* Exercise goal *
In the solution text below on a parallelogram and a rectangle, list every statement that uses an equals sign.

NCERT Solutions for Class 9 Maths Chapter 9 Areas of Parallelograms and Triangles Ex 9.4

These NCERT Solutions for Class 9 Maths Chapter 9 Areas of Parallelograms and Triangles Ex 9.4 Questions and Answers are prepared by our highly skilled subject experts.

NCERT Solutions for Class 9 Maths Chapter 9 Areas of Parallelograms and Triangles Exercise 9.4

Question 1.
Parallelogram ABCD and rectangle ABEF are on the same base AB and have equal areas. Show that the perimeter of the parallelogram is greater than that of the rectangle.
Solution:
Given: Parallelogram ABCD and rectangle ABEF with the same base AB and equal areas.

To prove that: Perimeter of ||gm ABCD > perimeter of rectangle ABEF.
i.e., AB + BC + CD + AD > AB + BE + EF + AF.
Proof: Since opposite sides of a ||gm and a rectangle are equal.
∴ AB = CD (Opposite sides of || gm)
and AB = EF (Opposit sides of rectangle)
∴ CD = EF
or AB + CD = AB + EF ……(i)
Now, we know that all the segments tlat can be drawn to a given line from a point not lying on it, the perpendicular segment is the shortest.
∴ BE < BC and AF < AD
∴ BC + AD > BE + AF ……(ii)

* The data *
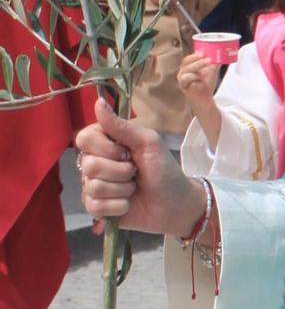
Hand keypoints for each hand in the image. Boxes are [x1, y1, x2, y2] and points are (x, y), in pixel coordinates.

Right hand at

* Response for this exercise *
AB = CD
AB = EF
CD = EF
AB + CD = AB + EF